Since then, B-2 pilots have flown combat missions in Iraq, Afghanistan and Libya. The B-2 bombers, which were built to carry nuclear weapons, regularly fly deterrence missions in Europe and Asia from their Missouri base.
A B-2 bomber takes off on its 37-hour mission to strike Iran.Credit: USAF
The past 25 years have taught the Air Force and its pilots a lot about flying long missions. Today, staff doctors and physiologists at Whiteman Air Force Base specialise in helping B-2 pilots prepare their bodies to spend long stretches in the cockpit.
If they have sufficient notice, the pilots will try to adjust their sleep schedules so that their body clocks will be in sync with their mission.
Each B-2 is flown by a two-person crew. The small cockpit has room for a toilet and space behind the plane’s seats where a pilot can stretch out on a cot or a camping pad and take a brief nap. Both pilots are required to be in their seats during take-off, landing, aerial refuelling and for the duration of their time over enemy territory.
The planes are also equipped with small heaters to warm food, but many B-2 pilots prefer simple meals such as sandwiches on long missions. “You learn to drink a lot of water,” said Basham, who flew combat missions into Kosovo.

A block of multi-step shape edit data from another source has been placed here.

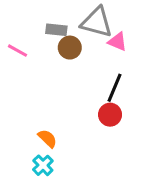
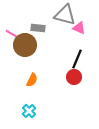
gray rectangle: (56, 30) -> (38, 28), moved
brown circle: (70, 48) -> (25, 45), moved, size x1.5
orange semicircle: (47, 138) -> (32, 80), moved, turned 72

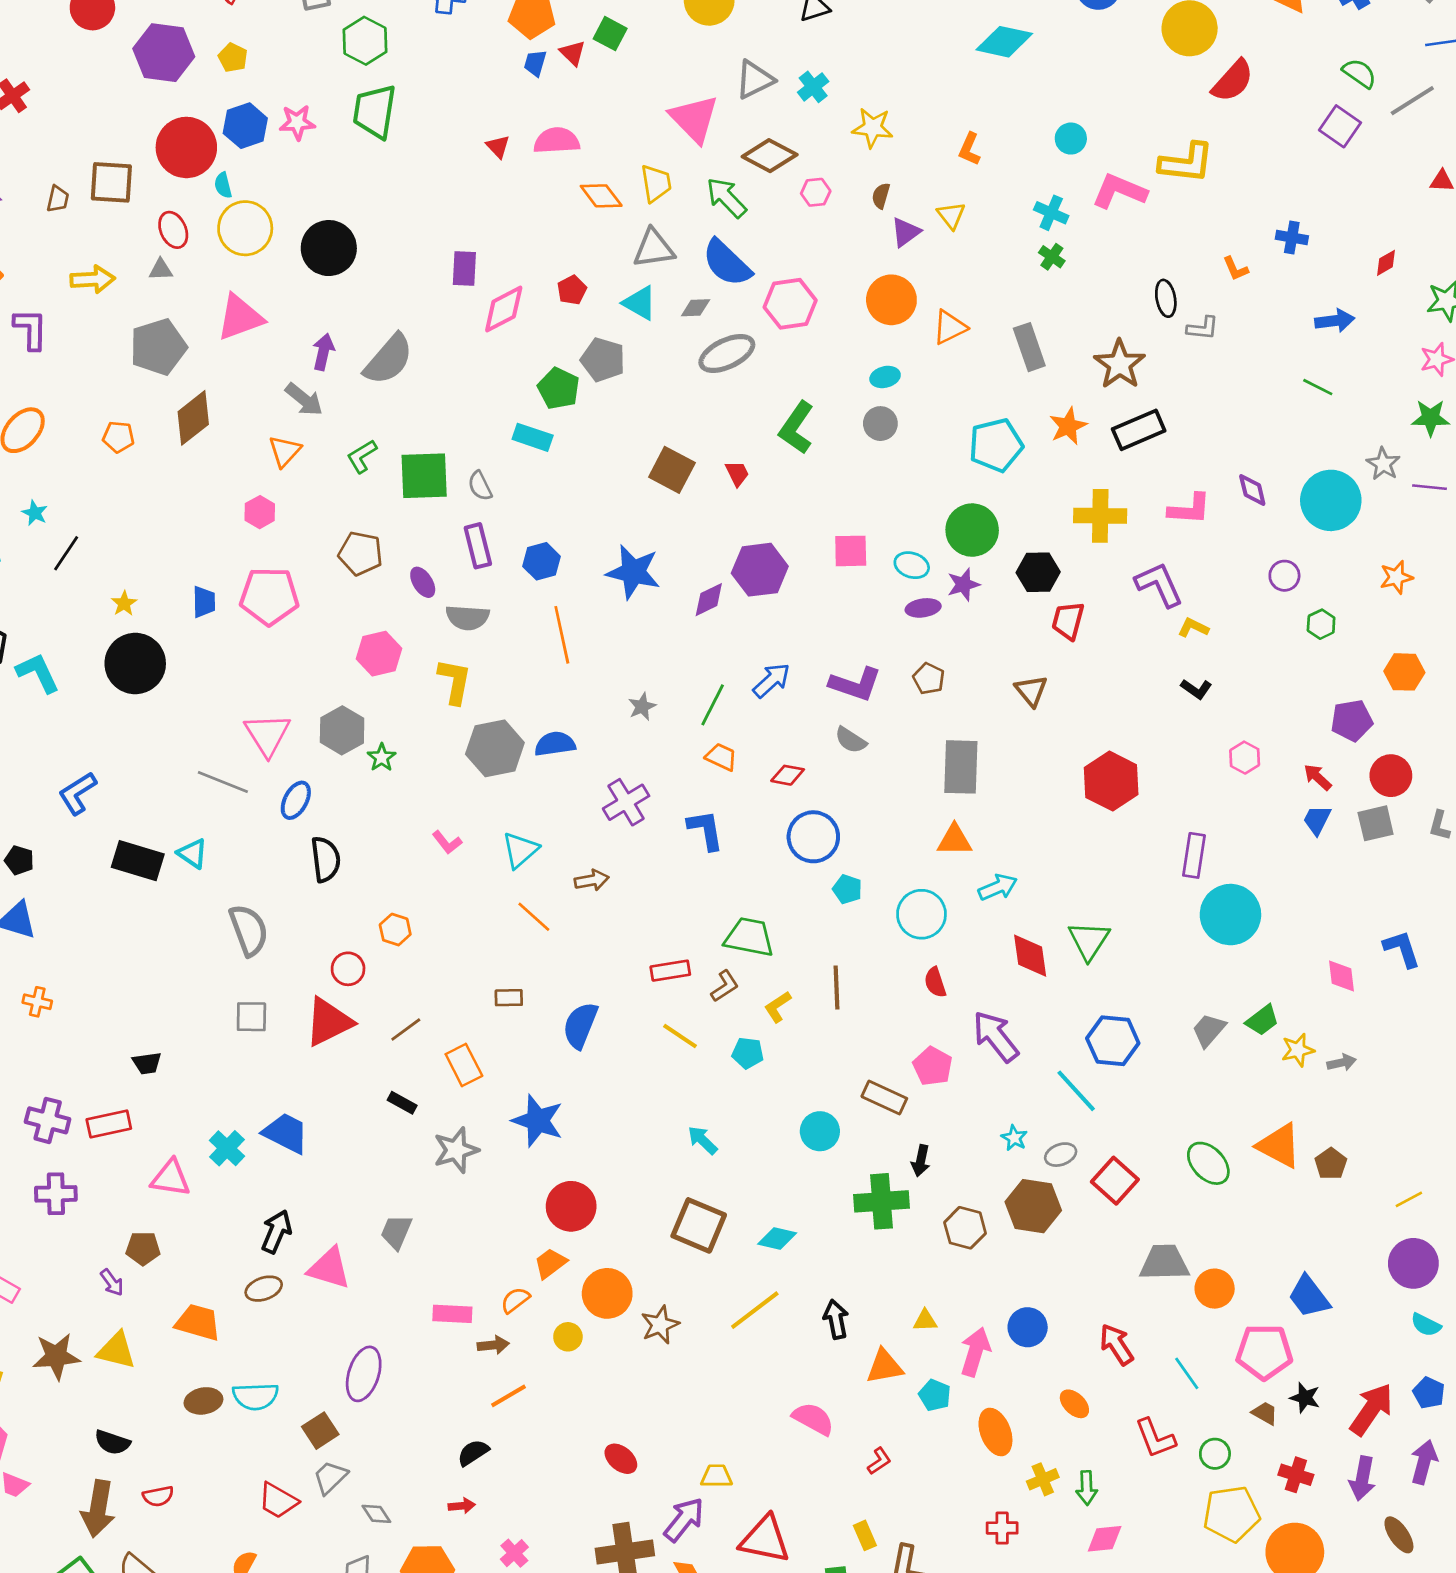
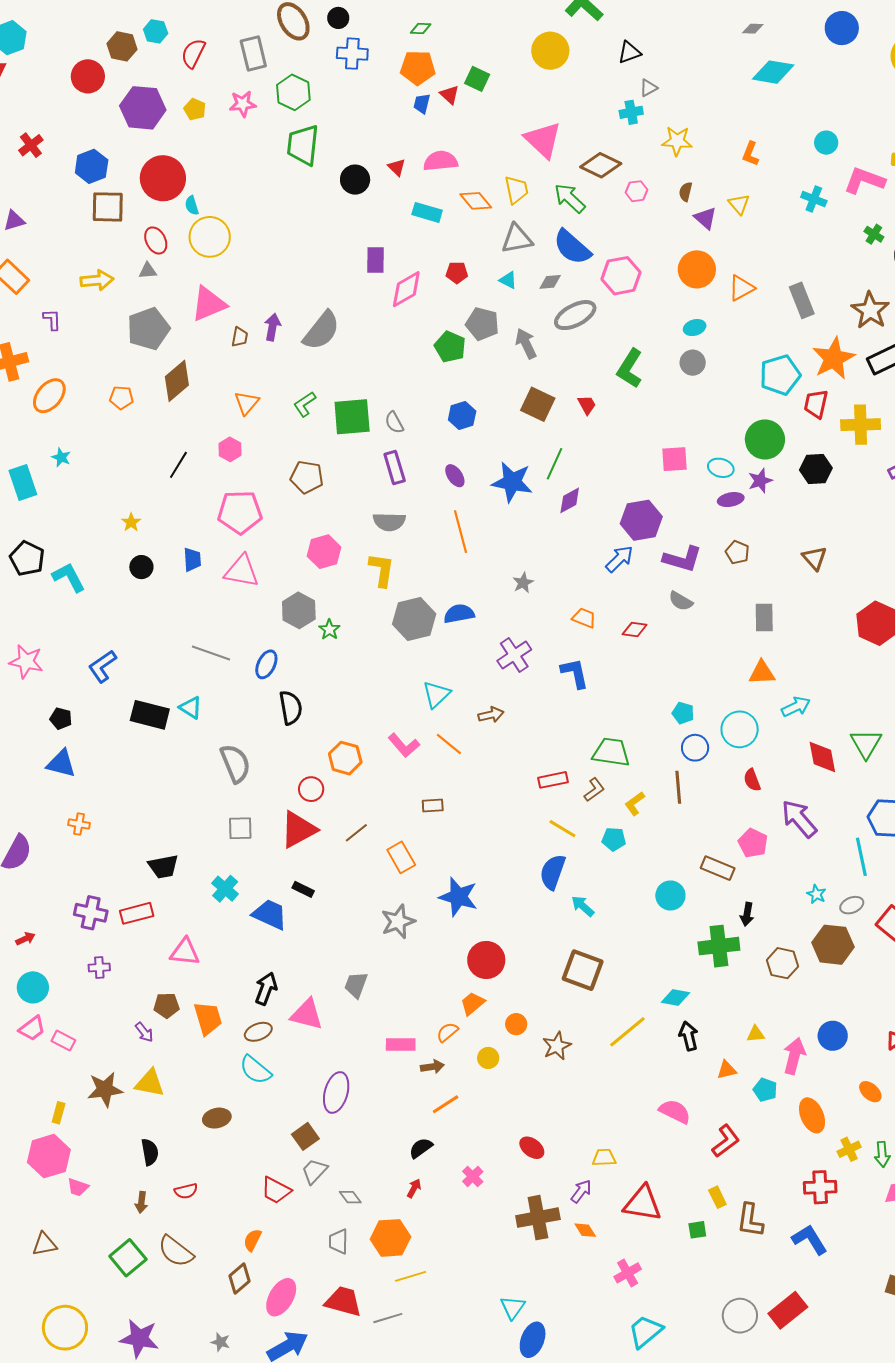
gray triangle: (755, 79) -> (648, 88), moved, size x0.6
cyan cross: (813, 87) -> (631, 112), turned 30
pink star: (297, 122) -> (243, 104), moved
blue hexagon: (245, 126) -> (92, 166), moved
brown trapezoid: (58, 199) -> (240, 337), moved
purple triangle: (906, 232) -> (705, 218), turned -40
black circle: (329, 248) -> (355, 180), moved, size x0.7
green cross: (1052, 257) -> (874, 234), moved
red pentagon: (572, 290) -> (457, 273), turned 30
cyan triangle: (640, 303) -> (508, 280), size x0.7
purple L-shape: (31, 329) -> (52, 320), size x0.7
gray arrow: (304, 400) -> (526, 344), moved, turned -152
orange star: (1068, 426) -> (834, 358), size x1.5
cyan rectangle: (533, 437) -> (427, 212), moved
black line: (66, 553) -> (178, 465), moved
blue hexagon: (542, 561) -> (462, 415), moved
purple hexagon: (760, 570) -> (641, 520), moved
purple ellipse: (423, 582) -> (455, 476), moved
blue trapezoid: (204, 602) -> (192, 560), moved
red trapezoid: (1068, 621) -> (816, 404), moved
black circle: (135, 664) -> (141, 567), size x0.5
green line: (713, 705) -> (555, 464), moved
pink triangle: (267, 735) -> (242, 571), moved, turned -45
gray rectangle: (961, 767) -> (764, 618), size x0.7
blue circle: (813, 837) -> (695, 748), moved, size x0.7
pink L-shape: (447, 842) -> (404, 745), moved, size x1.4
orange hexagon: (395, 930) -> (345, 758), size x1.4
blue semicircle: (580, 1025) -> (553, 872), moved
black trapezoid: (147, 1063) -> (163, 867), size x1.4
cyan line: (1076, 1091) -> (861, 857), turned 33
black rectangle: (402, 1103) -> (303, 889), moved
cyan cross: (227, 1148) -> (225, 889), moved
purple cross: (56, 1194) -> (99, 967), size x0.7
cyan diamond: (777, 1239) -> (675, 997), moved
orange circle: (607, 1293) -> (516, 1024), size x0.6
orange trapezoid: (198, 1322) -> (208, 1018), moved, turned 60
orange triangle: (885, 1367) -> (727, 1070), size x0.7
cyan semicircle: (255, 1396) -> (255, 1070), moved, turned 44
black semicircle: (112, 1442) -> (150, 1152), turned -116
red L-shape: (879, 1461) -> (726, 1141), size x1.6
red arrow: (462, 1506) -> (414, 1188), turned -54
brown arrow: (98, 1509) -> (141, 1202), size x0.5
purple arrow: (684, 1520) -> (581, 1191), size x0.7
red cross: (1002, 1528) -> (820, 1187), size x1.4
pink cross: (514, 1553) -> (473, 1176), moved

A B-2 prepares to land following Operation Midnight Hammer.Credit: USAF
The missions most likely played out in a similar fashion to the sorties that B-2 pilots flew in earlier wars. In those earlier missions, pilots saw anti-aircraft guns and missiles in the sky beneath them. This time, Pentagon officials said the Iranians did not get off a shot at the B-2s or their F-35 fighter jet escorts.
In earlier conflicts, the B-2 pilots were dropping, at most, 2000-pound precision-guided bombs. This time, the B-2s each dropped two 30,000-pound munitions over their target.
Basham could not help but wonder what it felt like to shed that kind of weight.
“It’ll be interesting to hear from the pilots,” he said.